----- Quoted text
Below are three anonymous stories from three divorcees with very different backgrounds. They explained why they got married so young, how it feels to explain to new partners that they’ve already had a wedding, and what it’s like to get back in the dating game.

Divorcee One
Current age: 29
Age when married: 24
Age when divorced: 27

I met my ex wife when we were both enlisted in the Marine Corps at Camp Pendleton in California right outside San Diego. We were both living in the barracks on base. I had seen her around, and we slowly started hanging out, going on dates—dinners, movies, etc.—and things grew from there. I’d been in the Marine Corps for about three years and was 24 and she had only been enlisted for one year and was barely 20. Any dating prior to when we got married took place at the base.

We started talking about marriage really quickly. As little as a month had gone by before we started joking around like, Wouldn’t it be funny if we got married? I was super in love with this chick at the time and I know she felt the same way. We both thought it was the right thing to do. At the same time, when you’re enlisted in the military and you’re on base, you only get paid a little bit every two weeks. When you get married, you can move to an on-base apartment or get a living stipend to live off-base—a couple thousand dollars a month, which is a big incentive. Plus, you’re segregated by gender in the Marines and follow strict daily routines that don’t allow for social interactions at all. The thought of moving off base and having a real relationship was really appealing.

When I proposed, it was a really informal thing. I gave her a cheap ring in her bedroom at the base and just asked—it wasn’t a surprise or anything. I didn’t even get on one knee and I can’t remember the anniversary date now. We got married two months after I proposed. It just happened so fast.
----------
(What you will do)
1. Render this sentence from the divorcee account in Spanish: "We got married two months after I proposed."
2. Name every geographic place mentioned in the divorcee account.
3. Carry on the divorcee account, starting after its final sentence.
The items that follow were drawn from a separate source.
----- Data records
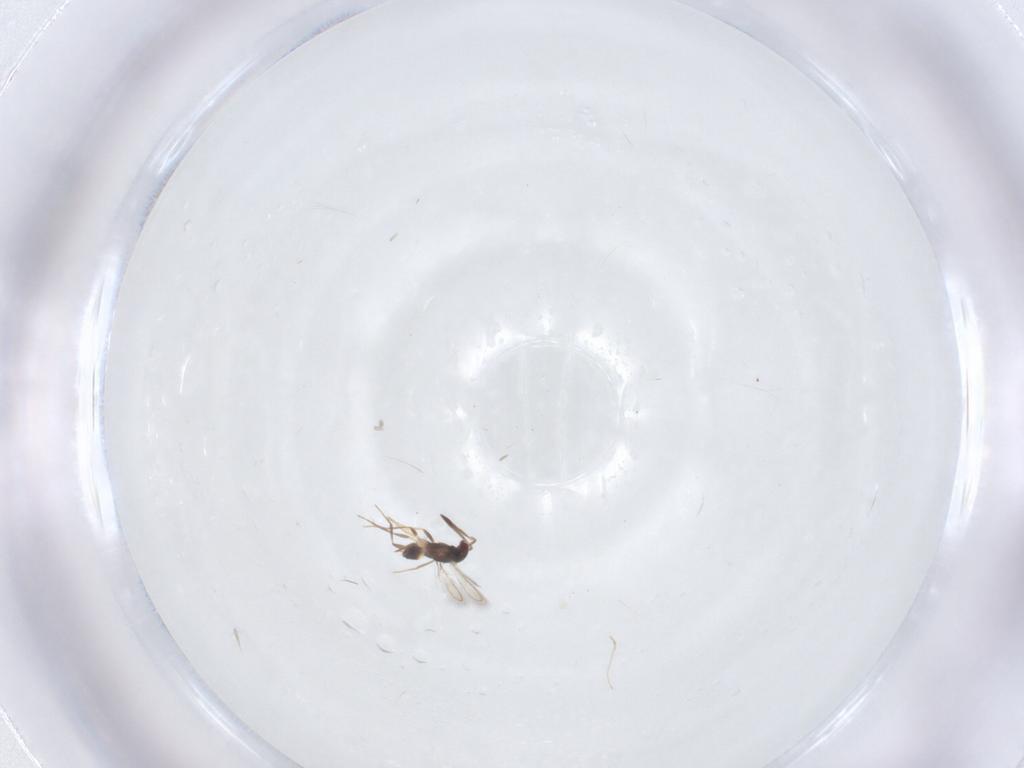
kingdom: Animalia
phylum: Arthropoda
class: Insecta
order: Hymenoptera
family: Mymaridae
----------
----- Data records
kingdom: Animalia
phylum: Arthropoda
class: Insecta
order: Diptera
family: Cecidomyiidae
----------
(In response)
1. Nos casamos dos meses después de que le pedí matrimonio.

2. Camp Pendleton, California, San Diego

3.
I think at first we were really excited and remained excited up until just after we were married. We got an apartment near Oceanside, California, but we didn’t know what we were doing and I wasn’t prepared this lifestyle change. After four months of living together as a married couple, I started transitioning out of the military. I had thought of pursuing a career in the military and she really wanted me to do that because there was stability to it. Plus, she still had two and a half years to go before she was going to get out.

“Sure as shit, it was a bad idea. I ended up just another statistic.”

But my enlistment ended and then my lifestyle changed immediately. You go from having a regimented daily routine to having free time and nothing to do. I applied for unemployment and enrolled in school. I was in my early twenties and making all this government money and not working and partying. She was still in the military and had this cut-and-dry existence. I went from having friends from the Marine Corps to having friends who smoked pot, did coke, saw shows, and all that Southern California stuff. She also started developing her own interests—riding motorcycles, going to bars that played country music. We were on the same page when we met, then literally eight months later I had a completely different agenda and interests, and she did as well. At the end of the day, that was the reasoning behind our separation.

We separated about a year after we got married, maybe less, and then got divorced several years later. The separation didn’t include any terrible screaming matches or anything, but we decided to stay married so she could have her off-base apartment and keep her benefits while she finished her enrollment.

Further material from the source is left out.